_Task prompt_: Lay out every line of text in the records below as a Markdown table with the columns "No." and "Line", numbering the rows in order and skipping blank lines. Leave the pictures out of the answer.

_Records supplied_:
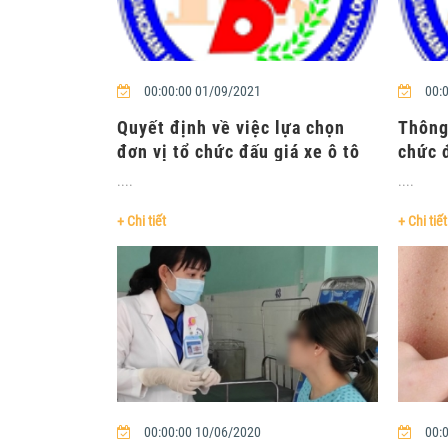
00:00:00 01/09/2021
00:0
Quyết định về việc lựa chọn
Thông
đơn vị tổ chức đấu giá xe ô tô
chức đ
92E-1141 &a....
....
....
+ Chi tiết
+ Chi tiết
00:00:00 10/06/2020
00:0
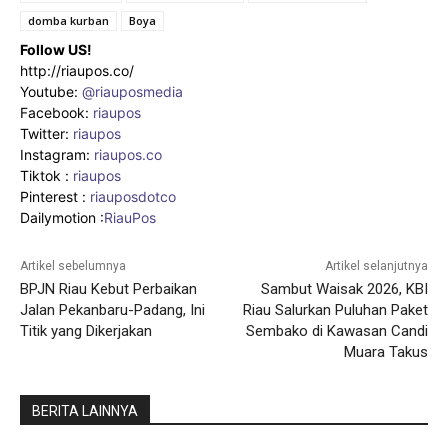
domba kurban
Boya
Follow US!
http://riaupos.co/
Youtube:
@riauposmedia
Facebook:
riaupos
Twitter:
riaupos
Instagram:
riaupos.co
Tiktok :
riaupos
Pinterest :
riauposdotco
Dailymotion :
RiauPos
Artikel sebelumnya
Artikel selanjutnya
BPJN Riau Kebut Perbaikan
Sambut Waisak 2026, KBI
Jalan Pekanbaru-Padang, Ini
Riau Salurkan Puluhan Paket
Titik yang Dikerjakan
Sembako di Kawasan Candi
Muara Takus
BERITA LAINNYA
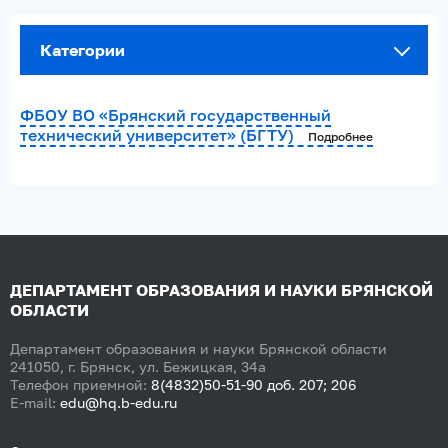
Категории
ФБОУ ВО «Брянский государственный
технический университет» (БГТУ)
Подробнее
ДЕПАРТАМЕНТ ОБРАЗОВАНИЯ И НАУКИ БРЯНСКОЙ
ОБЛАСТИ
Департамент образования и науки Брянской области
241050, г. Брянск, ул. Бежицкая, 34а
Телефон приемной:
8(4832)50-51-90 доб. 207; 206
E-mail:
edu@hq.b-edu.ru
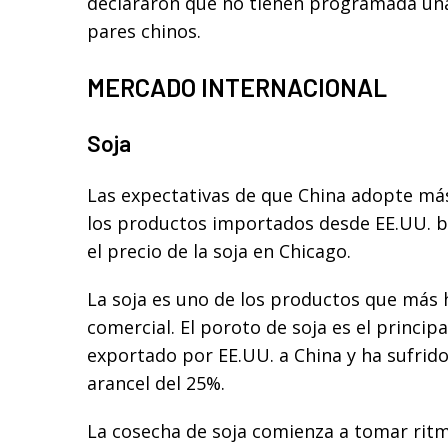
declararon que no tienen programada un
pares chinos.
MERCADO INTERNACIONAL
Soja
Las expectativas de que China adopte má
los productos importados desde EE.UU. b
el precio de la soja en Chicago.
La soja es uno de los productos que más h
comercial. El poroto de soja es el princip
exportado por EE.UU. a China y ha sufrido
arancel del 25%.
La cosecha de soja comienza a tomar rit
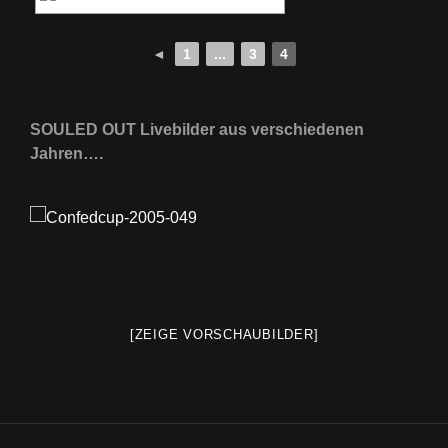
◄
1
...
3
4
SOULED OUT Livebilder aus verschiedenen
Jahren….
[ZEIGE VORSCHAUBILDER]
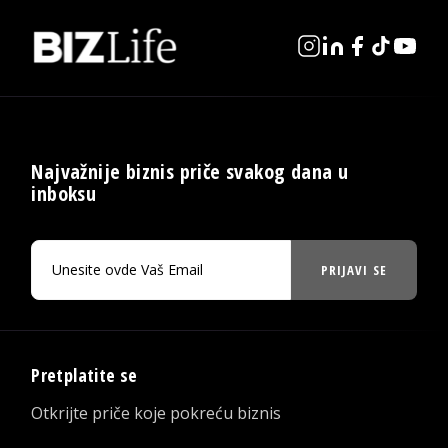
Najvažnije biznis priče svakog dana u
inboksu
PRIJAVI SE
Pretplatite se
Otkrijte priče koje pokreću biznis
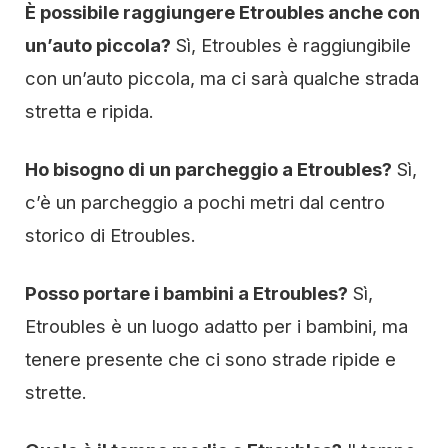
È possibile raggiungere Etroubles anche con
un’auto piccola?
Sì, Etroubles è raggiungibile
con un’auto piccola, ma ci sarà qualche strada
stretta e ripida.
Ho bisogno di un parcheggio a Etroubles?
Sì,
c’è un parcheggio a pochi metri dal centro
storico di Etroubles.
Posso portare i bambini a Etroubles?
Sì,
Etroubles è un luogo adatto per i bambini, ma
tenere presente che ci sono strade ripide e
strette.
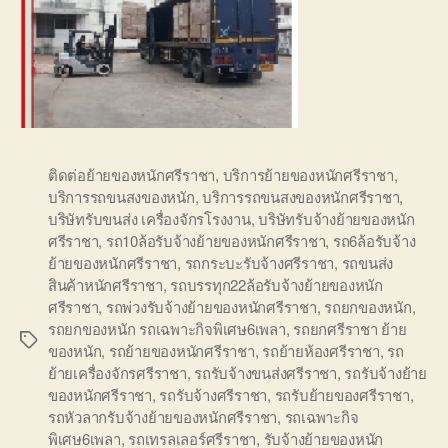
ติดต่อย้ายของหนักศรีราชา
,
บริการย้ายของหนักศรีราชา
,
บริการรถขนสงของหนัก
,
บริการรถขนสงของหนักศรีราชา
,
บริษัทรับขนส่ง เครื่องจักรโรงงาน
,
บริษัทรับจ้างย้ายของหนัก
ศรีราชา
,
รถ10ล้อรับจ้างย้ายของหนักศรีราชา
,
รถ6ล้อรับจ้าง
ย้ายของหนักศรีราชา
,
รถกระบะรับจ้างศรีราชา
,
รถขนส่ง
สินค้าหนักศรีราชา
,
รถบรรทุก22ล้อรับจ้างย้ายของหนัก
ศรีราชา
,
รถพ่วงรับจ้างย้ายของหนักศรีราชา
,
รถยกของหนัก
,
รถยกของหนัก รถเฉพาะกิจพิเศษ6เพลา
,
รถยกศรีราชา ย้าย
Tags
ของหนัก
,
รถย้ายของหนักศรีราชา
,
รถย้ายห้องศรีราชา
,
รถ
ย้ายเครื่องจักรศรีราชา
,
รถรับจ้างขนส่งศรีราชา
,
รถรับจ้างย้าย
ของหนักศรีราชา
,
รถรับจ้างศรีราชา
,
รถรับย้ายของศรีราชา
,
รถหัวลากรับจ้างย้ายของหนักศรีราชา
,
รถเฉพาะกิจ
พิเศษ6เพลา
,
รถเทรลเลอร์ศรีราชา
,
รับจ้างย้ายของหนัก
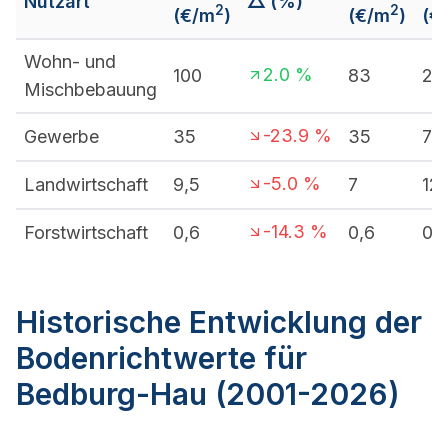
Nutzart
△ (%)
2
2
(€/m
)
(€/m
)
(€
Wohn- und
2.0
%
100
83
21
Mischbebauung
-23.9
%
Gewerbe
35
35
70
-5.0
%
Landwirtschaft
9,5
7
12
-14.3
%
Forstwirtschaft
0,6
0,6
0,
Historische Entwicklung der
Bodenrichtwerte für
Bedburg-Hau (2001-2026)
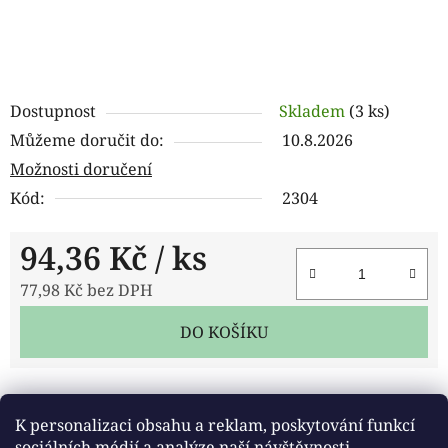
Dostupnost
Skladem
(3 ks)
Můžeme doručit do:
10.8.2026
Možnosti doručení
Kód:
2304
94,36 Kč
/ ks
77,98 Kč bez DPH
Měrná cena:
DO KOŠÍKU
Tisk
Zeptat se
Sdílet
K personalizaci obsahu a reklam, poskytování funkcí
sociálních médií a analýze naší návštěvnosti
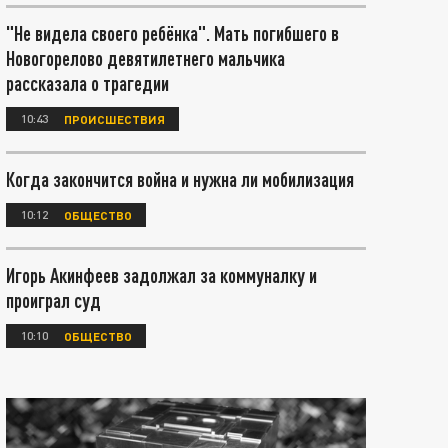
"Не видела своего ребёнка". Мать погибшего в
Новогорелово девятилетнего мальчика
рассказала о трагедии
10:43
ПРОИСШЕСТВИЯ
Когда закончится война и нужна ли мобилизация
10:12
ОБЩЕСТВО
Игорь Акинфеев задолжал за коммуналку и
проиграл суд
10:10
ОБЩЕСТВО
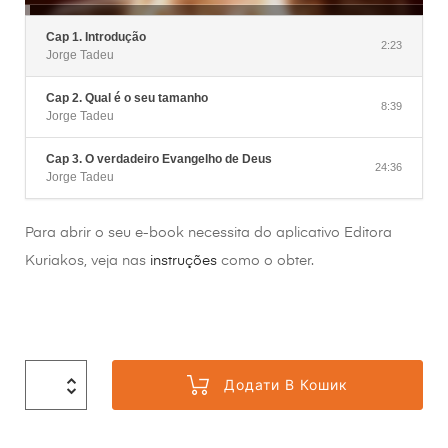
Cap 1. Introdução
2:23
Jorge Tadeu
Cap 2. Qual é o seu tamanho
8:39
Jorge Tadeu
Cap 3. O verdadeiro Evangelho de Deus
24:36
Jorge Tadeu
Para abrir o seu e-book necessita do aplicativo Editora
Kuriakos, veja nas
instruções
como o obter.
Додати В Кошик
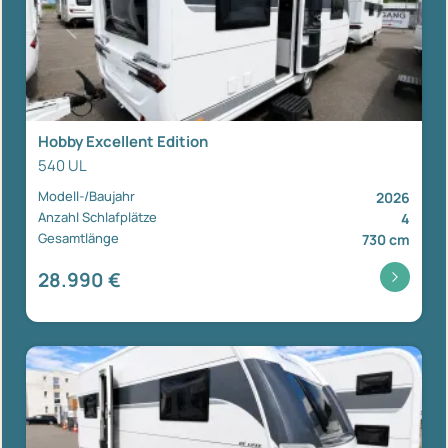
Hobby Excellent Edition
540 UL
Modell-/Baujahr
2026
Anzahl Schlafplätze
4
Gesamtlänge
730 cm
28.990 €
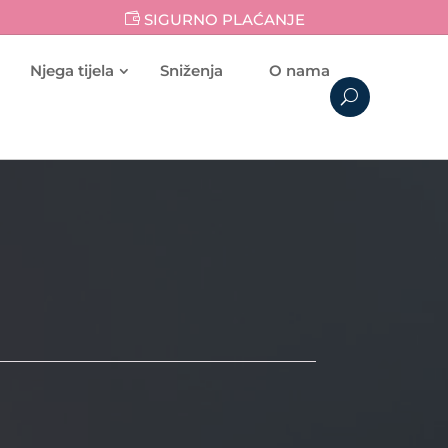
SIGURNO PLAĆANJE
Njega tijela
Sniženja
O nama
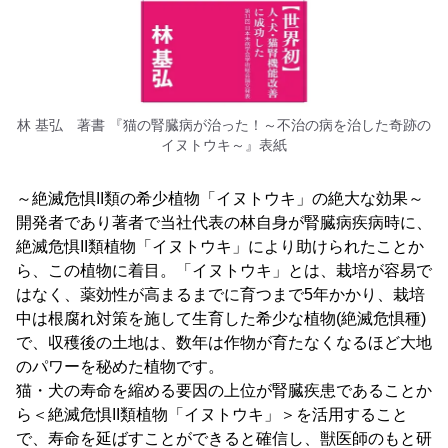
林 基弘 著書 『猫の腎臓病が治った！～不治の病を治した奇跡の
イヌトウキ～』表紙
～絶滅危惧II類の希少植物「イヌトウキ」の絶大な効果～
開発者であり著者で当社代表の林自身が腎臓病疾病時に、
絶滅危惧II類植物「イヌトウキ」により助けられたことか
ら、この植物に着目。「イヌトウキ」とは、栽培が容易で
はなく、薬効性が高まるまでに育つまで5年かかり、栽培
中は根腐れ対策を施して生育した希少な植物(絶滅危惧種)
で、収穫後の土地は、数年は作物が育たなくなるほど大地
のパワーを秘めた植物です。
猫・犬の寿命を縮める要因の上位が腎臓疾患であることか
ら＜絶滅危惧II類植物「イヌトウキ」＞を活用すること
で、寿命を延ばすことができると確信し、獣医師のもと研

_Response to this task_:
| No. | Line |
|---|---|
| 1 | 00:00:00 01/09/2021 |
| 2 | 00:0 |
| 3 | Quyết định về việc lựa chọn |
| 4 | Thông |
| 5 | đơn vị tổ chức đấu giá xe ô tô |
| 6 | chức đ |
| 7 | 92E-1141 &a.... |
| 8 | .... |
| 9 | .... |
| 10 | + Chi tiết |
| 11 | + Chi tiết |
| 12 | 00:00:00 10/06/2020 |
| 13 | 00:0 |
| 14 | domba kurban |
| 15 | Boya |
| 16 | Follow US! |
| 17 | http://riaupos.co/ |
| 18 | Youtube: |
| 19 | @riauposmedia |
| 20 | Facebook: |
| 21 | riaupos |
| 22 | Twitter: |
| 23 | riaupos |
| 24 | Instagram: |
| 25 | riaupos.co |
| 26 | Tiktok : |
| 27 | riaupos |
| 28 | Pinterest : |
| 29 | riauposdotco |
| 30 | Dailymotion : |
| 31 | RiauPos |
| 32 | Artikel sebelumnya |
| 33 | Artikel selanjutnya |
| 34 | BPJN Riau Kebut Perbaikan |
| 35 | Sambut Waisak 2026, KBI |
| 36 | Jalan Pekanbaru-Padang, Ini |
| 37 | Riau Salurkan Puluhan Paket |
| 38 | Titik yang Dikerjakan |
| 39 | Sembako di Kawasan Candi |
| 40 | Muara Takus |
| 41 | BERITA LAINNYA |
| 42 | Категории |
| 43 | ФБОУ ВО «Брянский государственный |
| 44 | технический университет» (БГТУ) |
| 45 | Подробнее |
| 46 | ДЕПАРТАМЕНТ ОБРАЗОВАНИЯ И НАУКИ БРЯНСКОЙ |
| 47 | ОБЛАСТИ |
| 48 | Департамент образования и науки Брянской области |
| 49 | 241050, г. Брянск, ул. Бежицкая, 34а |
| 50 | Телефон приемной: |
| 51 | 8(4832)50-51-90 доб. 207; 206 |
| 52 | E-mail: |
| 53 | edu@hq.b-edu.ru |
| 54 | declararon que no tienen programada un |
| 55 | pares chinos. |
| 56 | MERCADO INTERNACIONAL |
| 57 | Soja |
| 58 | Las expectativas de que China adopte má |
| 59 | los productos importados desde EE.UU. b |
| 60 | el precio de la soja en Chicago. |
| 61 | La soja es uno de los productos que más h |
| 62 | comercial. El poroto de soja es el princip |
| 63 | exportado por EE.UU. a China y ha sufrido |
| 64 | arancel del 25%. |
| 65 | La cosecha de soja comienza a tomar rit |
| 66 | ◄ |
| 67 | 1 |
| 68 | ... |
| 69 | 3 |
| 70 | 4 |
| 71 | SOULED OUT Livebilder aus verschiedenen |
| 72 | Jahren…. |
| 73 | [ZEIGE VORSCHAUBILDER] |
| 74 | Najvažnije biznis priče svakog dana u |
| 75 | inboksu |
| 76 | PRIJAVI SE |
| 77 | Pretplatite se |
| 78 | Otkrijte priče koje pokreću biznis |
| 79 | È possibile raggiungere Etroubles anche con |
| 80 | un’auto piccola? |
| 81 | Sì, Etroubles è raggiungibile |
| 82 | con un’auto piccola, ma ci sarà qualche strada |
| 83 | stretta e ripida. |
| 84 | Ho bisogno di un parcheggio a Etroubles? |
| 85 | Sì, |
| 86 | c’è un parcheggio a pochi metri dal centro |
| 87 | storico di Etroubles. |
| 88 | Posso portare i bambini a Etroubles? |
| 89 | Sì, |
| 90 | Etroubles è un luogo adatto per i bambini, ma |
| 91 | tenere presente che ci sono strade ripide e |
| 92 | strette. |
| 93 | ติดต่อย้ายของหนักศรีราชา |
| 94 | , |
| 95 | บริการย้ายของหนักศรีราชา |
| 96 | , |
| 97 | บริการรถขนสงของหนัก |
| 98 | , |
| 99 | บริการรถขนสงของหนักศรีราชา |
| 100 | , |
| 101 | บริษัทรับขนส่ง เครื่องจักรโรงงาน |
| 102 | , |
| 103 | บริษัทรับจ้างย้ายของหนัก |
| 104 | ศรีราชา |
| 105 | , |
| 106 | รถ10ล้อรับจ้างย้ายของหนักศรีราชา |
| 107 | , |
| 108 | รถ6ล้อรับจ้าง |
| 109 | ย้ายของหนักศรีราชา |
| 110 | , |
| 111 | รถกระบะรับจ้างศรีราชา |
| 112 | , |
| 113 | รถขนส่ง |
| 114 | สินค้าหนักศรีราชา |
| 115 | , |
| 116 | รถบรรทุก22ล้อรับจ้างย้ายของหนัก |
| 117 | ศรีราชา |
| 118 | , |
| 119 | รถพ่วงรับจ้างย้ายของหนักศรีราชา |
| 120 | , |
| 121 | รถยกของหนัก |
| 122 | , |
| 123 | รถยกของหนัก รถเฉพาะกิจพิเศษ6เพลา |
| 124 | , |
| 125 | รถยกศรีราชา ย้าย |
| 126 | Tags |
| 127 | ของหนัก |
| 128 | , |
| 129 | รถย้ายของหนักศรีราชา |
| 130 | , |
| 131 | รถย้ายห้องศรีราชา |
| 132 | , |
| 133 | รถ |
| 134 | ย้ายเครื่องจักรศรีราชา |
| 135 | , |
| 136 | รถรับจ้างขนส่งศรีราชา |
| 137 | , |
| 138 | รถรับจ้างย้าย |
| 139 | ของหนักศรีราชา |
| 140 | , |
| 141 | รถรับจ้างศรีราชา |
| 142 | , |
| 143 | รถรับย้ายของศรีราชา |
| 144 | , |
| 145 | รถหัวลากรับจ้างย้ายของหนักศรีราชา |
| 146 | , |
| 147 | รถเฉพาะกิจ |
| 148 | พิเศษ6เพลา |
| 149 | , |
| 150 | รถเทรลเลอร์ศรีราชา |
| 151 | , |
| 152 | รับจ้างย้ายของหนัก |
| 153 | Nutzart |
| 154 | △ (%) |
| 155 | 2 |
| 156 | 2 |
| 157 | (€/m |
| 158 | ) |
| 159 | (€/m |
| 160 | ) |
| 161 | (€ |
| 162 | Wohn- und |
| 163 | 2.0 |
| 164 | % |
| 165 | 100 |
| 166 | 83 |
| 167 | 21 |
| 168 | Mischbebauung |
| 169 | -23.9 |
| 170 | % |
| 171 | Gewerbe |
| 172 | 35 |
| 173 | 35 |
| 174 | 70 |
| 175 | -5.0 |
| 176 | % |
| 177 | Landwirtschaft |
| 178 | 9,5 |
| 179 | 7 |
| 180 | 12 |
| 181 | -14.3 |
| 182 | % |
| 183 | Forstwirtschaft |
| 184 | 0,6 |
| 185 | 0,6 |
| 186 | 0, |
| 187 | Historische Entwicklung der |
| 188 | Bodenrichtwerte für |
| 189 | Bedburg-Hau (2001-2026) |
| 190 | Dostupnost |
| 191 | Skladem |
| 192 | (3 ks) |
| 193 | Můžeme doručit do: |
| 194 | 10.8.2026 |
| 195 | Možnosti doručení |
| 196 | Kód: |
| 197 | 2304 |
| 198 | 94,36 Kč |
| 199 | / ks |
| 200 | 77,98 Kč bez DPH |
| 201 | Měrná cena: |
| 202 | DO KOŠÍKU |
| 203 | Tisk |
| 204 | Zeptat se |
| 205 | Sdílet |
| 206 | K personalizaci obsahu a reklam, poskytování funkcí |
| 207 | sociálních médií a analýze naší návštěvnosti |
| 208 | "Не видела своего ребёнка". Мать погибшего в |
| 209 | Новогорелово девятилетнего мальчика |
| 210 | рассказала о трагедии |
| 211 | 10:43 |
| 212 | ПРОИСШЕСТВИЯ |
| 213 | Когда закончится война и нужна ли мобилизация |
| 214 | 10:12 |
| 215 | ОБЩЕСТВО |
| 216 | Игорь Акинфеев задолжал за коммуналку и |
| 217 | проиграл суд |
| 218 | 10:10 |
| 219 | ОБЩЕСТВО |
| 220 | Cap 1. Introdução |
| 221 | 2:23 |
| 222 | Jorge Tadeu |
| 223 | Cap 2. Qual é o seu tamanho |
| 224 | 8:39 |
| 225 | Jorge Tadeu |
| 226 | Cap 3. O verdadeiro Evangelho de Deus |
| 227 | 24:36 |
| 228 | Jorge Tadeu |
| 229 | Para abrir o seu e-book necessita do aplicativo Editora |
| 230 | Kuriakos, veja nas |
| 231 | instruções |
| 232 | como o obter. |
| 233 | Додати В Кошик |
| 234 | Hobby Excellent Edition |
| 235 | 540 UL |
| 236 | Modell-/Baujahr |
| 237 | 2026 |
| 238 | Anzahl Schlafplätze |
| 239 | 4 |
| 240 | Gesamtlänge |
| 241 | 730 cm |
| 242 | 28.990 € |
| 243 | SIGURNO PLAĆANJE |
| 244 | Njega tijela |
| 245 | Sniženja |
| 246 | O nama |
| 247 | 林 基弘 著書 『猫の腎臓病が治った！～不治の病を治した奇跡の |
| 248 | イヌトウキ～』表紙 |
| 249 | ～絶滅危惧II類の希少植物「イヌトウキ」の絶大な効果～ |
| 250 | 開発者であり著者で当社代表の林自身が腎臓病疾病時に、 |
| 251 | 絶滅危惧II類植物「イヌトウキ」により助けられたことか |
| 252 | ら、この植物に着目。「イヌトウキ」とは、栽培が容易で |
| 253 | はなく、薬効性が高まるまでに育つまで5年かかり、栽培 |
| 254 | 中は根腐れ対策を施して生育した希少な植物(絶滅危惧種) |
| 255 | で、収穫後の土地は、数年は作物が育たなくなるほど大地 |
| 256 | のパワーを秘めた植物です。 |
| 257 | 猫・犬の寿命を縮める要因の上位が腎臓疾患であることか |
| 258 | ら＜絶滅危惧II類植物「イヌトウキ」＞を活用すること |
| 259 | で、寿命を延ばすことができると確信し、獣医師のもと研 |